Stothard dit qu’une « influence tangentielle » qui l’a en partie inspiré à se concentrer sur Parmensis est venue d’une source improbable — l’oligarque russe exilé Boris Berezovsky, qui a évoqué Parmensis lors d’une conversation à Londres en 1998. Connu comme « le Parrain du Kremlin » et autrefois considéré comme le deuxième homme le plus riche de Russie, Berezovsky avait contribué à la présidentielle de 2000 de son ancien protégé Vladimir Poutine, mais s’est rapidement heurté au nouveau président et a déménagé au Royaume-Uni pour sa sécurité, où le MI6 aurait déjoué au moins un complot de meurtre contre lui. (Berezovsky avait également été un allié d’Alexandre Litvinenko, un autre oligarque russe exilé, assassiné par empoisonnement au polonium en 2006.)
» faisait partie de ces exilés russes qui craignaient en permanence d’être assassinés ”, me dit Stothard. « Et c’était un oligarque — pas un groupe réputé pour son dévouement aux classiques —, il ne semblait donc pas une personne très prometteuse pour vous donner des idées sur l’histoire ancienne. »Néanmoins, Berezovsky avait développé une fascination pour le sort de Parmensis, et voulait en parler à Stothard; le Russe s’est naturellement identifié à cette figure ancienne qui a échappé à la vengeance d’un dictateur pendant 14 ans. En 2013, 12 ans après son exil, Berezovsky a été retrouvé pendu dans sa salle de bain. ” Beaucoup pensaient qu’il avait été assassiné « , dit Stothard. Le coroner a déclaré qu’il n’était pas en mesure d’offrir un verdict concluant sur la façon dont la mort avait eu lieu.
Alors que Stothard prend soin de ne faire aucune comparaison pat entre l’histoire romaine et les politiciens dans le monde d’aujourd’hui, il ne peut s’empêcher d’entendre un écho de la rhétorique de Jules César dans certaines enceintes de la politique américaine. Pour lui, la stratégie populiste réussie du président Donald Trump lors de l’élection de 2016 est venue directement de « l’ancien livre de jeu. »

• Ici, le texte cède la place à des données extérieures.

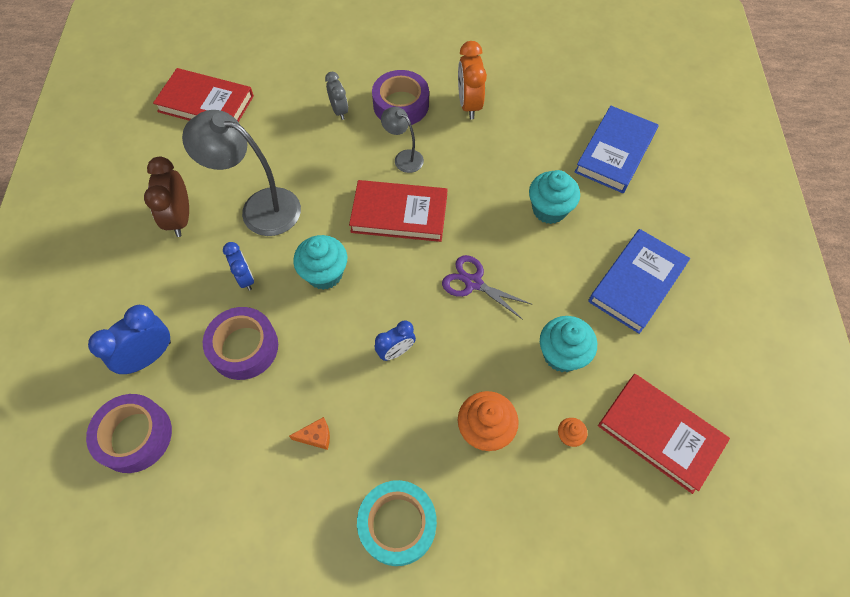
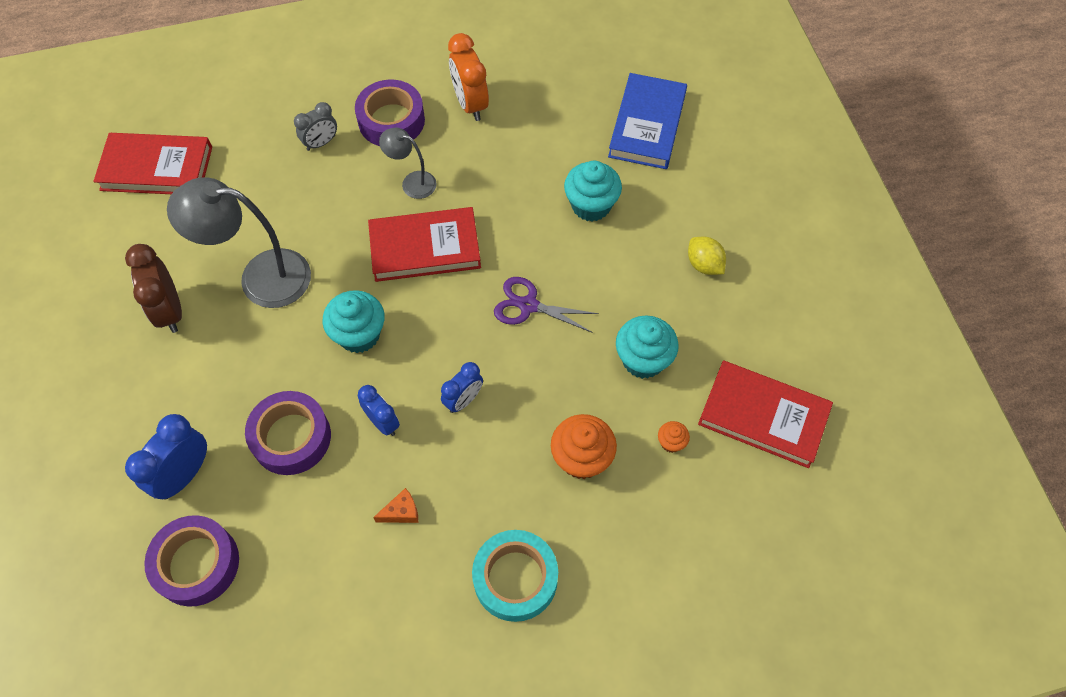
camera: 15 degrees left, 0 degrees up
blue clock [223,242,254,291] -> blue clock moved to [358,385,400,436]
grey clock [325,72,348,120] -> grey clock turned 90 degrees clockwise [294,102,337,151]
blue book [588,229,690,334] -> yellow lemon [688,237,726,275]

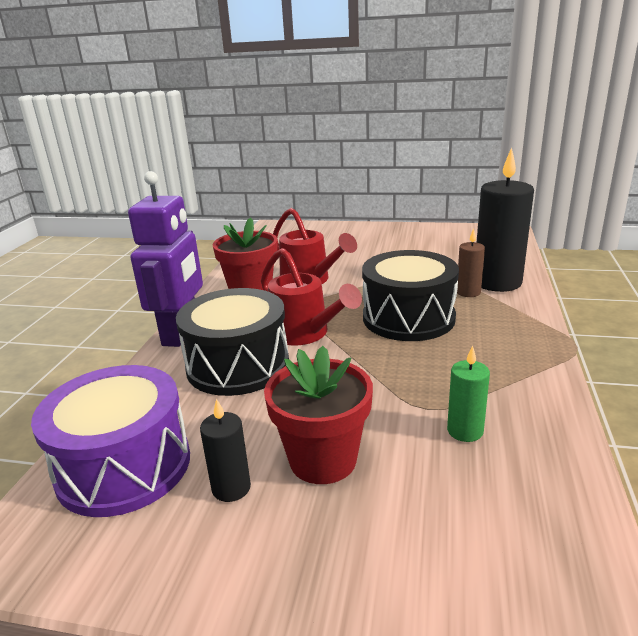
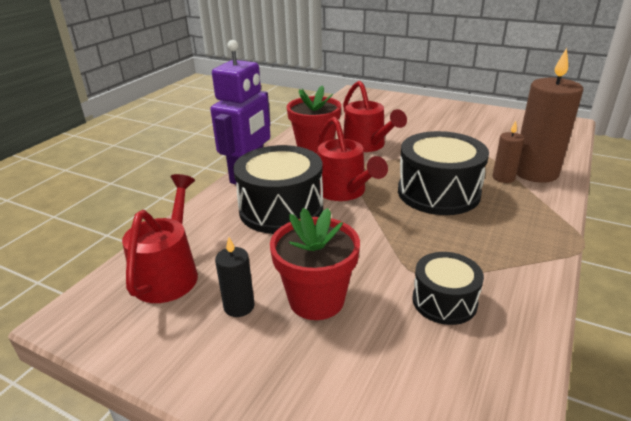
camera: 15 degrees right, 5 degrees up
purple drum [31,365,190,517] -> red watering can [122,174,198,303]
green candle [447,345,490,442] -> black drum [412,252,484,325]
black candle [477,147,534,292] -> brown candle [516,48,583,183]

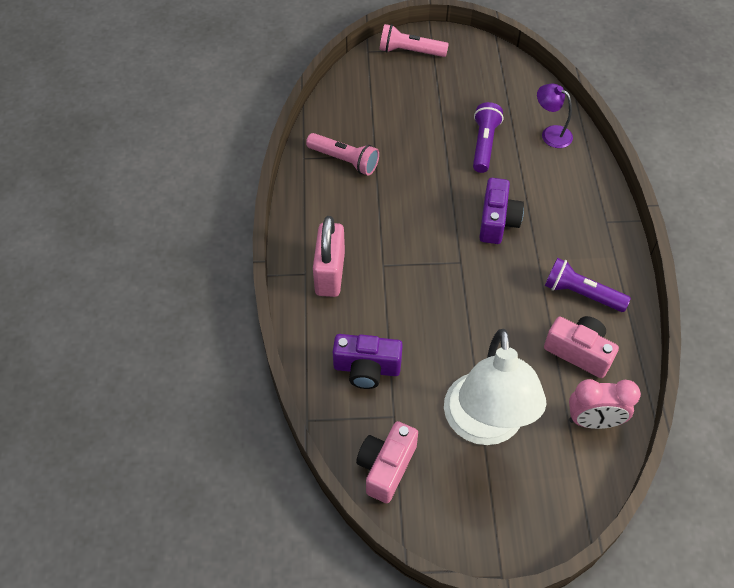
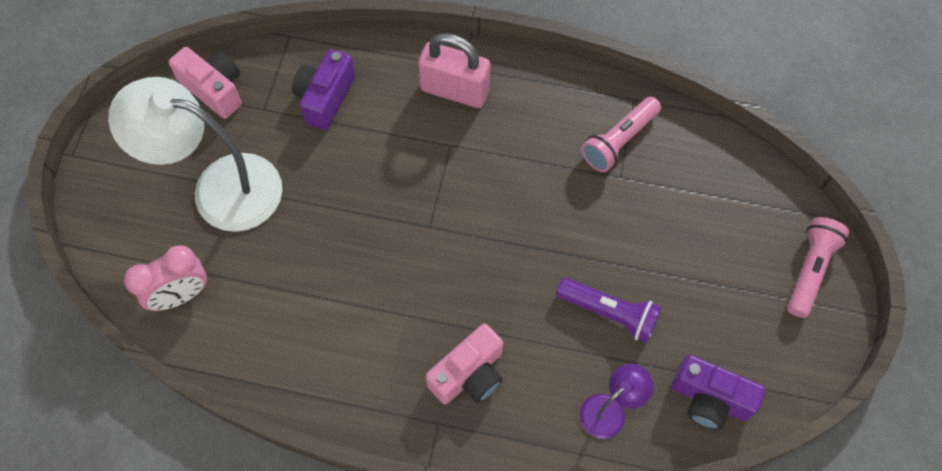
camera: 105 degrees right, 10 degrees up
purple camera [479,178,524,244] -> purple camera moved to [671,355,765,430]
pink camera [544,316,619,378] -> pink camera moved to [426,324,503,404]
purple flashlight [545,258,631,312] -> none
pink clock [569,379,641,429] -> pink clock turned 135 degrees counterclockwise [124,246,207,311]

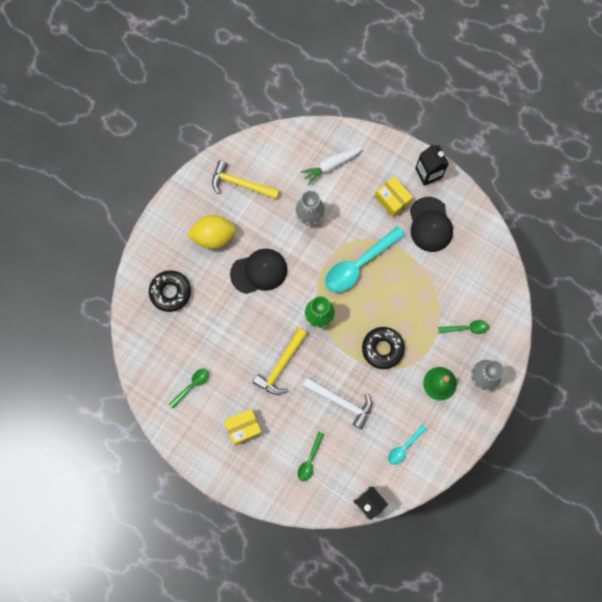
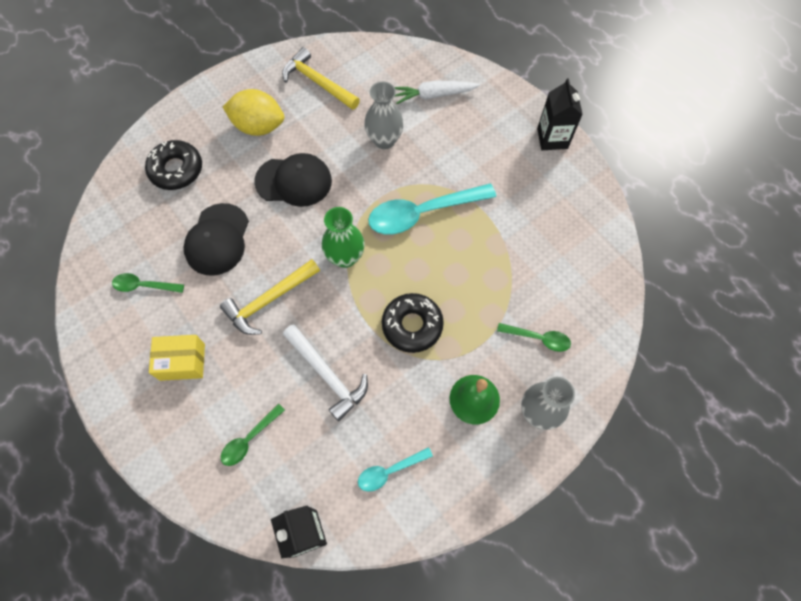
camera: 20 degrees right, 10 degrees down
green spoon [169,369,209,408] -> green spoon turned 150 degrees counterclockwise [112,273,184,293]
yellow box [375,176,413,217] -> none
black cap [410,197,453,252] -> black cap moved to [184,203,249,276]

Quant à Parmensis, il a découvert, comme Berezovsky, que vivre à la vue du public pendant l’exil comporte des risques – même à Athènes, qui était alors pleine d’hommes comme Parmensis qui avaient été du côté des perdants dans les guerres civiles en cours. Vers la fin de son exil, Parmensis fut assailli par des visions nocturnes d’un monstre vengeur qui se cachait devant ses portes. Convoqués par leur maître effrayé nuit après nuit, ses esclaves rassuraient Parmensis qu’aucune figure sinistre ne se tenait à la porte. Jusqu’au jour où il y en eut.
Quintus Attius Varus, un fidèle d’Octave, arriva à Athènes à l’été 30 av.J.-C. et enleva rapidement la tête de Parmensis de son corps. Les assassins étaient morts. Le monde qu’ils avaient créé involontairement ne faisait que commencer.